Here are a couple of pitfalls I tend to dive into:
1. Instead of taking one day at a time, and realizing that I am truly doing the best I can, I let myself worry about the things I am not doing.
Did Selena get enough outside time today?
There's dust on my windowsill.
I only got through one load of wash and not three today.
I haven't baked in 10 days.
I haven't blogged in a week. Okay - more then a week.
2. The Wallowing World of Martyrdom
I am allowed to take Tylenol, but I am just going to suffer through this headache to show what an Amazon woman I am.
My hip is about to fall off, and my leg is numb, but I am going to play on the hard floor with my daughter because I am a wonderful mom who puts my kid first.
I am really tired today, but I am going to make the most complex recipe I have to show my husband how much I love him.
These pitfalls cause me to lose my joy. They also prevent me from giving glory to God with my lips, the expression on my face, and my heart. The little mini-me who follows me around the house is sure to pick up on these things.
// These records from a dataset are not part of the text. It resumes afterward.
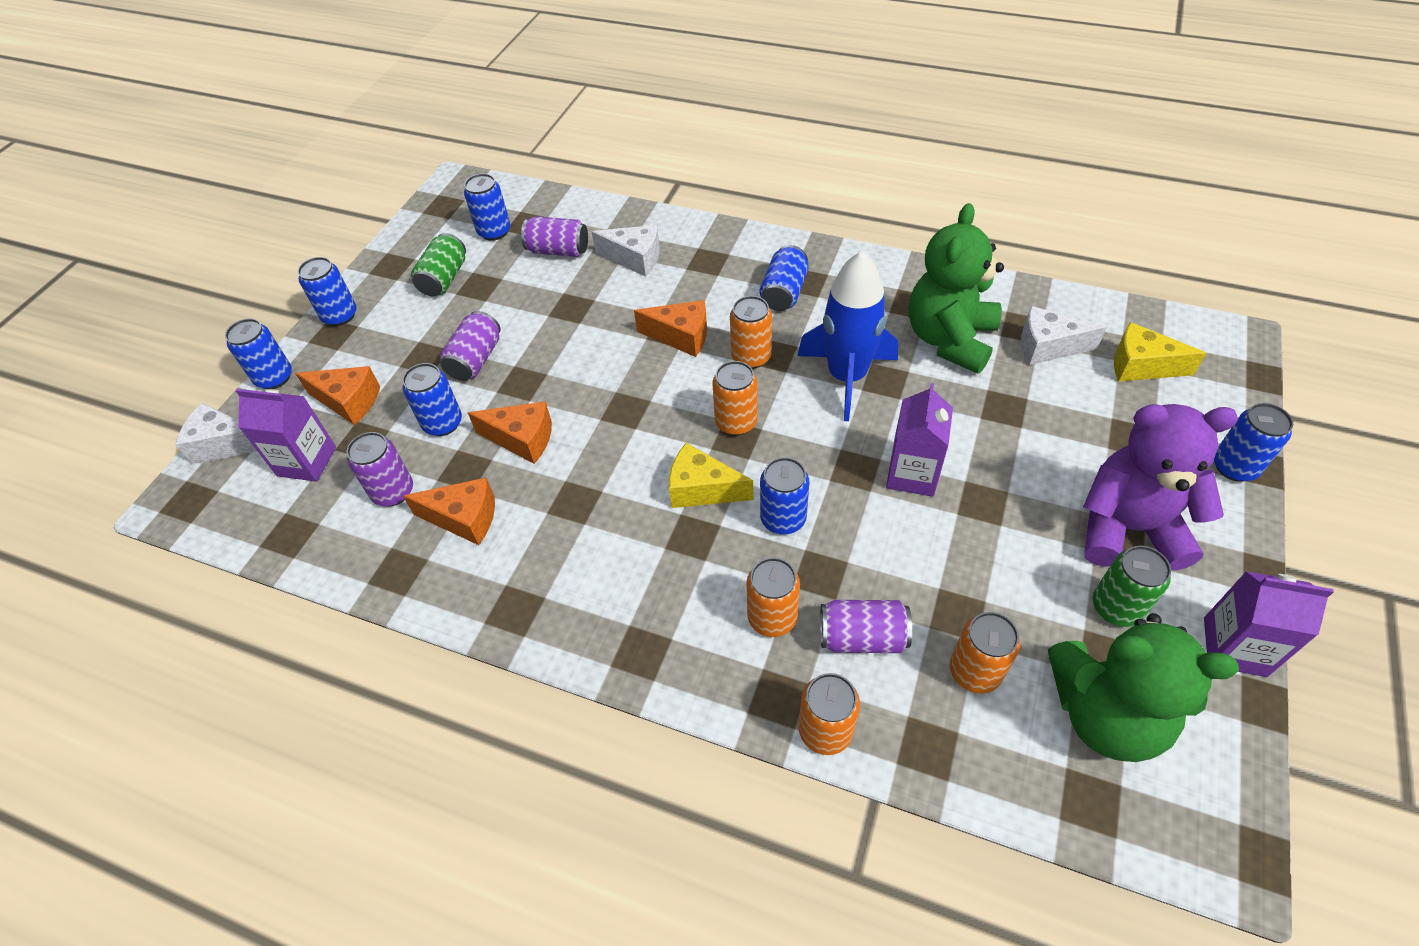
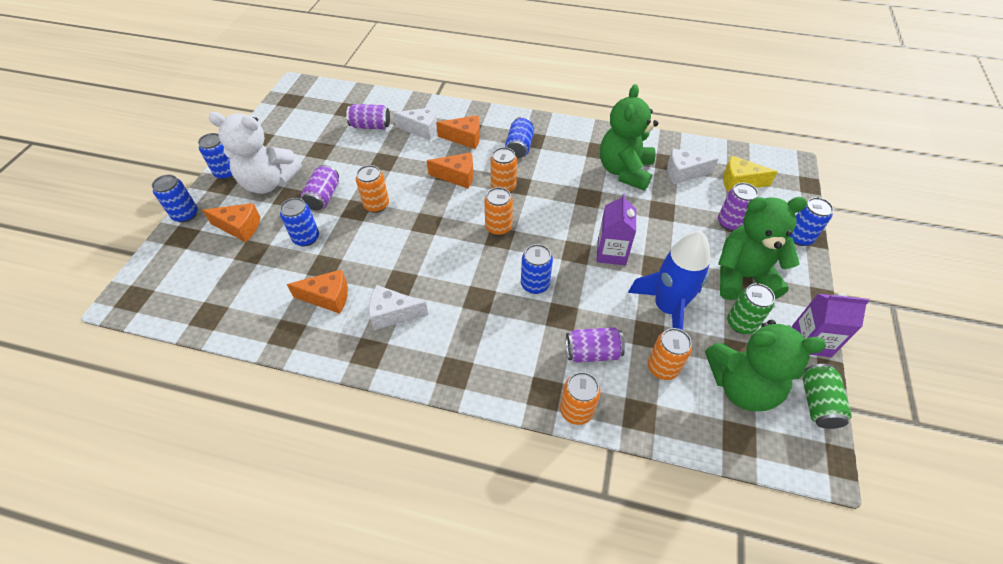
camera: 10 degrees left, 0 degrees up
(225, 444) = (155, 260): white cheese -> white cheese (393, 314)
(307, 461) = (215, 267): purple carton -> none
(393, 492) = (277, 283): purple can -> purple can (730, 223)
(398, 333) = (269, 182): none -> white teddy bear
(444, 279) = (296, 146): green can -> green can (818, 403)
(494, 231) = (326, 115): blue can -> none
(522, 439) = (361, 245): orange cheese -> orange cheese (465, 138)
(702, 489) = (482, 269): yellow cheese -> none
(772, 617) = (535, 345): orange can -> orange can (376, 205)
(847, 377) = (564, 196): blue rocket -> blue rocket (667, 308)
(1128, 528) = (742, 277): purple teddy bear -> green teddy bear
On days like this one, I have debilitating sciatica. Today, I can barely feel my left leg! I am trying from the start of the day, to its finish - to make all my thoughts and actions captive to Him. As I literally and figurately limp through this day, I will try not to trip and fall into these pits ...
Because I can do all things through Him who strengthens me.
Because I am to rejoice in the Lord always.
Because I am made in His image.
Because my chief end is to glorify Him and enjoy Him forever.
I am going to smile through this day!